Hanno disinfettato Salvini e noi facciamo finta di non accorgercene. In nome di un governo (che difficilmente si farà) Matteo Salvini, nel giro di qualche settimana, è diventato l'uomo istituzionale, rassicurante, stimabile, posato, educato e benvoluto da tutti con cui è un pregio trattare per costruire una guida condivisa del Paese. Anche alcuni editorialisti, quelli esperti a fiutare dove tira il vento e scodinzolare appena sentono l'odore del potere, hanno cominciato a prendere sul serio il "populista", il "pericolo per la democrazia", il "violento", lo "xenofobo", il "razzista" che fino a un mese fa crocifiggevano dappertutto con postura indignata e allarmata. Ora basta, non più. Ora il leader della Lega è il padre rassicurante e preoccupato dallo stallo istituzionale, ora Salvini pontifica di pace nel mondo (per coprire le spalle a Putin) e tutti lo prendono sul serio, ora Salvini rimbrotta Berlusconi come un nipote con il nonno, contiene Giorgia Meloni come un fratellone maggiore e dialoga spazientito ma paziente con il giovane Di Maio.
Tutti fingono di non ricordarsi del Salvini sbarbato e molesto che da consigliere comunale di Milano chiedeva vagoni speciali della metropolitana per dividere i banchi dai negri. Nessuno osa recuperare le dichiarazioni in cui chiedeva la ruspa per liberarsi da quella monnezza umana che sono – per lui – gli extracomunitari. Tutti rimangono concentrati perché non riemerga il suo odio per i terroni nullafacenti rovina dell'Italia, la sua bile verso la Roma padrona che ora attraversa dispensando strette di mano e sorrisi. Nessuno si prende la briga di ricordare gli sberleffi contro Renzi per essere alleato con quel ladrone di Berlusconi. Nessuno sembra avere il tempo per ripetere le sue offese da bullo contro Grillo e i grillini, improvvisamente santi e prima spregevoli.
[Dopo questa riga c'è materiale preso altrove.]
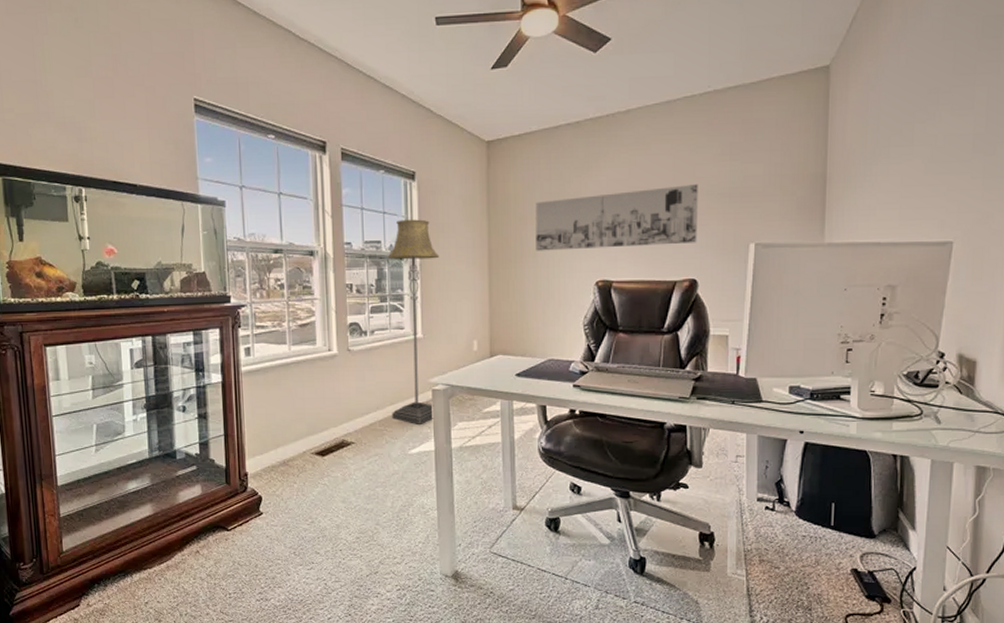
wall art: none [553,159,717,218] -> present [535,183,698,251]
L'igienizzazione di Salvini è compiuta, cancellando i ricordi brevi con un clic come se fossero una cronologia del computer in salotto, e ora fa davvero comodo a tutti: serve a lui, prima di tutto, sempre pronto a diventare feroce populista quando servirà; fa comodo al Movimento 5 Stelle per trovare un lato potabile di questo centrodestra; fa comò a Berlusconi che può godersi la comodità delle retrovia e in fondo fa comodo anche a Giorgia Meloni che è libera di spandere la bile e recuperare voti a destra.
Eppure la beatificazione di Salvini compiuta attraverso il laico trucco della dimenticanza inflitta è anche la fotografia del momento politico: se dovessimo credere anche solo a un terzo di tutte le parole dette negli anni passati e scritte in campagna elettorale tutto ciò che potenzialmente può succedere perché si insedi un governo avrà il sapore della truffa, sarà un'inversione di marcia fatta in autostrada. E chissà che un giorno, all'improvviso come succede nelle commedie che funzionano, non torni la memoria.